*DOCUMENT EXCERPT*:
== Segment start ==

Follow Datanami:
May 5, 2022

New ‘CALF’ Algorithm Identifies Data Patterns, Predicts Risk for Disease

(SOMKID THONGDEE/Shutterstock)

LASSO regression—short for “least absolute shrinkage and selection operator”—is considered a gold standard for identifying patterns in data. Now, researchers from UNC-Chapel Hill’s Renaissance Computing Institute (RENCI) say their new technique—called “CALF”—may surpass LASSO, setting a new standard and paving new roads in disease risk assessment.

The speed of data collection is outpacing the speed and depth of data analysis in many fields, and disease risk assessment is no exception. Researchers can easily produce mountains of data from biological samples, but identifying the relevant markers for disease and interpreting their meaning is another story entirely. LASSO works to solve these sorts of problems through advanced regression, weighting variables to get as close as possible to a sum of one (disease presence) or zero (disease absence).

== Segment end ==

*TASK OBJECTIVE*:
Answer these questions from the article on the CALF algorithm above.
1. What does the name LASSO stand for?
2. Which institute are the researchers behind CALF from?
3. In LASSO's weighting of variables, what does a sum of zero represent?

*DATA RECORDS*:

== Segment start ==

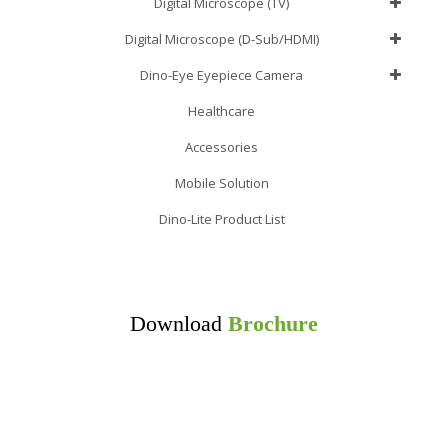
Digital Microscope (TV)
Digital Microscope (D-Sub/HDMI)
Dino-Eye Eyepiece Camera
Healthcare
Accessories
Mobile Solution
Dino-Lite Product List
Download
Brochure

== Segment end ==

*EXPECTED ANSWER*:
1. Least absolute shrinkage and selection operator
2. UNC-Chapel Hill's Renaissance Computing Institute (RENCI)
3. Disease absence